● **TASK ITEM**
Every line below from the one with "middle mcp: (491, 468)" through the one with "pinky pip: (37, 154)" should be retyped exactly, both ends included; no other lines and no pictures.

══ INPUT DATA

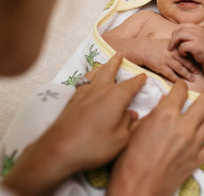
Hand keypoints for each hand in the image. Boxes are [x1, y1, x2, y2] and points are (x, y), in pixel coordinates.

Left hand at [3, 53, 145, 194]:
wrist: (59, 149)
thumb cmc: (93, 145)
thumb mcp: (120, 140)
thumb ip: (128, 124)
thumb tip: (132, 114)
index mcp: (116, 97)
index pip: (131, 84)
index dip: (139, 80)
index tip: (144, 76)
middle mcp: (100, 89)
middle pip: (110, 70)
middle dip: (116, 62)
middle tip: (120, 54)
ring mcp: (84, 92)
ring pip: (95, 73)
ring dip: (102, 66)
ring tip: (105, 63)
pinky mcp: (72, 99)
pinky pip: (84, 80)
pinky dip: (89, 76)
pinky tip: (88, 80)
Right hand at [107, 79, 203, 195]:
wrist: (138, 188)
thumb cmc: (129, 160)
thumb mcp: (134, 130)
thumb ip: (151, 115)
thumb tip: (161, 105)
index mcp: (165, 115)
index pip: (179, 92)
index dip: (181, 86)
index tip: (182, 84)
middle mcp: (183, 126)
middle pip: (203, 103)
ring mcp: (192, 143)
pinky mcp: (195, 160)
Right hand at [140, 38, 200, 81]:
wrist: (142, 48)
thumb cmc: (154, 46)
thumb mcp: (167, 43)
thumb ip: (176, 46)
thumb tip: (186, 50)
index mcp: (174, 47)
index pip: (186, 53)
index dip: (193, 59)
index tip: (199, 63)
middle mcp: (171, 53)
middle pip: (185, 61)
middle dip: (193, 68)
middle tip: (198, 73)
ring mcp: (166, 59)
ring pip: (179, 68)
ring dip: (186, 74)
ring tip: (192, 79)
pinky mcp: (160, 66)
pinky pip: (170, 74)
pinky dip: (176, 78)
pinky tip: (180, 82)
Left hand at [168, 23, 203, 64]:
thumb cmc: (202, 51)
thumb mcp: (196, 39)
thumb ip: (188, 35)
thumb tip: (173, 33)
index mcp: (197, 28)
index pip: (181, 26)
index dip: (175, 33)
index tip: (173, 41)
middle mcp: (198, 30)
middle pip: (178, 31)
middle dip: (172, 40)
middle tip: (170, 48)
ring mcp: (198, 37)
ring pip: (179, 36)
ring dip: (174, 44)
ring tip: (177, 51)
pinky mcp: (197, 46)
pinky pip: (182, 46)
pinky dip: (181, 52)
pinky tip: (185, 55)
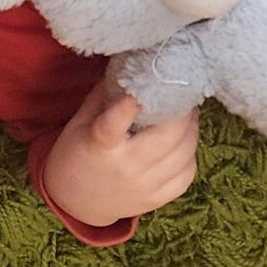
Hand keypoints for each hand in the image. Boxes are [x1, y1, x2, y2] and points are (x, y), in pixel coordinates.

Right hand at [41, 79, 199, 228]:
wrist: (75, 200)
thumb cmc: (76, 153)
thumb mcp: (81, 122)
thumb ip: (105, 96)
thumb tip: (130, 65)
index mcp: (100, 146)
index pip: (112, 126)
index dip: (126, 108)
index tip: (138, 91)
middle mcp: (125, 168)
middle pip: (165, 139)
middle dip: (181, 112)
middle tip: (183, 93)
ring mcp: (144, 186)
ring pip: (183, 155)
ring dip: (191, 130)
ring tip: (189, 114)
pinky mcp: (157, 199)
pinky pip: (187, 175)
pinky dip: (191, 154)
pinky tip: (185, 142)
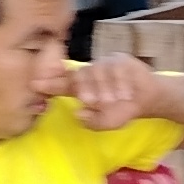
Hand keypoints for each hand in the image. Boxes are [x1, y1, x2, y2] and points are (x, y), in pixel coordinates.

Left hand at [54, 53, 176, 129]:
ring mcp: (105, 64)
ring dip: (105, 88)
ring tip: (114, 100)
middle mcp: (91, 73)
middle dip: (85, 88)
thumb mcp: (106, 123)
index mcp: (83, 87)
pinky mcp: (120, 60)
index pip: (64, 84)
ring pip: (98, 70)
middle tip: (92, 101)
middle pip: (81, 75)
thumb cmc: (122, 110)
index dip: (50, 83)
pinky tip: (126, 93)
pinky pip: (115, 68)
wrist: (147, 99)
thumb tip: (79, 113)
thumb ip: (92, 122)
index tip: (35, 84)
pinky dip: (119, 83)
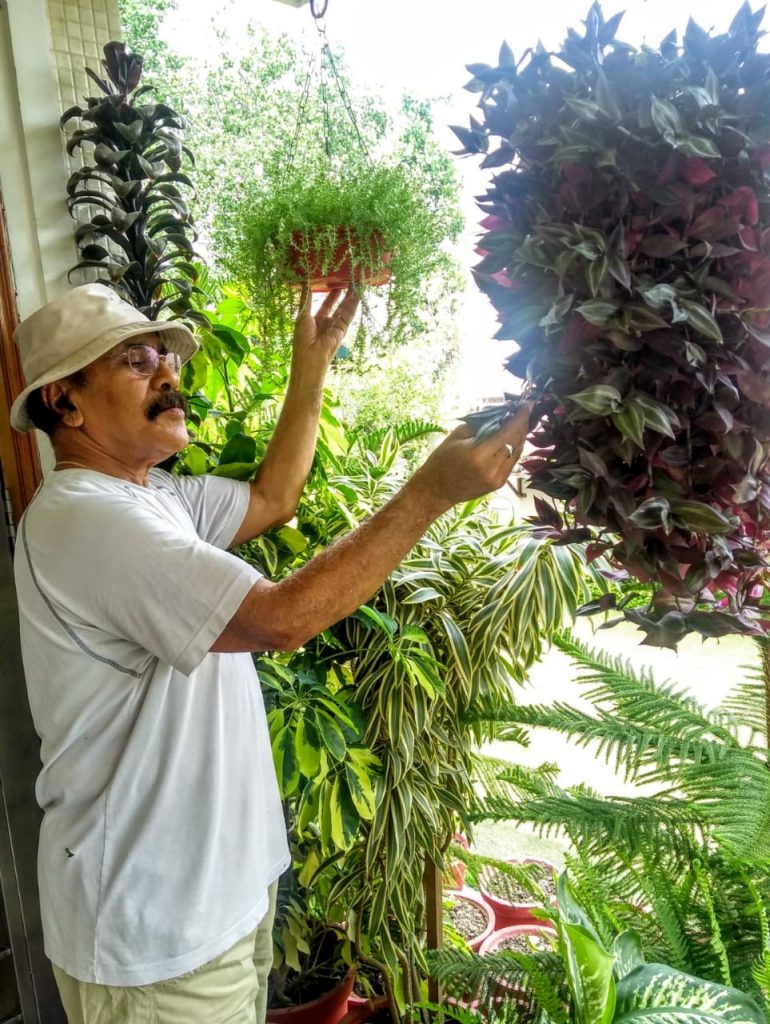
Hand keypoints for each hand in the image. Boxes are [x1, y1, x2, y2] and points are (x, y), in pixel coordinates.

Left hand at [292, 285, 360, 367]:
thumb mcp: (303, 314)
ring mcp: (335, 327)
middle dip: (341, 293)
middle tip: (346, 279)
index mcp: (314, 320)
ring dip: (349, 297)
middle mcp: (326, 323)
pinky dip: (353, 305)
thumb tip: (305, 282)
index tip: (333, 281)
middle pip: (336, 305)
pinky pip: (348, 315)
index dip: (329, 293)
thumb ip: (306, 298)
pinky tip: (358, 294)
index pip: (324, 304)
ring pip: (344, 309)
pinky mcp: (342, 330)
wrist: (310, 358)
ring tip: (355, 282)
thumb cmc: (302, 338)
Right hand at [413, 402, 531, 511]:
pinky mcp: (499, 484)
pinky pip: (512, 462)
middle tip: (523, 411)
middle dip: (521, 424)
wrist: (436, 490)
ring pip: (517, 452)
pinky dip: (514, 448)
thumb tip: (502, 413)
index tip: (526, 404)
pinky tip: (510, 439)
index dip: (520, 417)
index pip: (507, 431)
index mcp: (478, 454)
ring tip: (518, 423)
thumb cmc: (442, 459)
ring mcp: (497, 478)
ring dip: (519, 436)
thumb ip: (481, 424)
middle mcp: (491, 468)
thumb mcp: (457, 435)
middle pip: (516, 441)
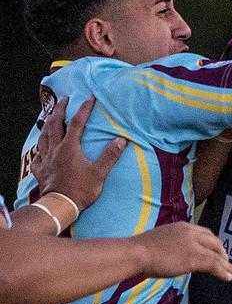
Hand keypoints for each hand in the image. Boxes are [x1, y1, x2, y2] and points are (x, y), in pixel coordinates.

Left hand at [32, 96, 126, 210]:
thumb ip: (110, 156)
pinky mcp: (40, 170)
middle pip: (55, 124)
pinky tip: (41, 147)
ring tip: (50, 116)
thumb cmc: (80, 190)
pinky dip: (39, 147)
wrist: (60, 205)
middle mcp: (55, 149)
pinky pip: (37, 154)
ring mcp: (46, 159)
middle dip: (60, 109)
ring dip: (47, 123)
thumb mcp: (99, 173)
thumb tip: (122, 140)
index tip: (90, 98)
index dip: (84, 109)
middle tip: (64, 99)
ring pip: (44, 136)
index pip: (77, 122)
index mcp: (70, 147)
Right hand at [137, 222, 231, 281]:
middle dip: (223, 254)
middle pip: (214, 242)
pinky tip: (229, 277)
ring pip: (217, 255)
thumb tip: (169, 256)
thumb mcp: (157, 243)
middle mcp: (190, 233)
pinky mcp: (193, 258)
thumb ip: (169, 246)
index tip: (218, 252)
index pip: (204, 233)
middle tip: (228, 264)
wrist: (135, 252)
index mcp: (182, 227)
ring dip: (229, 266)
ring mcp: (193, 245)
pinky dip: (223, 271)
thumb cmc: (138, 251)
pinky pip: (214, 265)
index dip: (214, 244)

════

● **SOLUTION TO THIS TASK**
middle mcp: (491, 468)
thumb mcp: (457, 435)
middle pip: (516, 441)
Hand keypoints for each hand in the image. Boxes are [x1, y1, x2, y2] and points are (x, y), in pixel coordinates.

Left hand at [32, 96, 126, 210]:
thumb ip: (110, 156)
pinky mcp: (40, 170)
middle pip: (55, 124)
pinky tip: (41, 147)
ring tip: (50, 116)
thumb cmc: (80, 190)
pinky dip: (39, 147)
wrist: (60, 205)
middle mcp: (55, 149)
pinky pip: (37, 154)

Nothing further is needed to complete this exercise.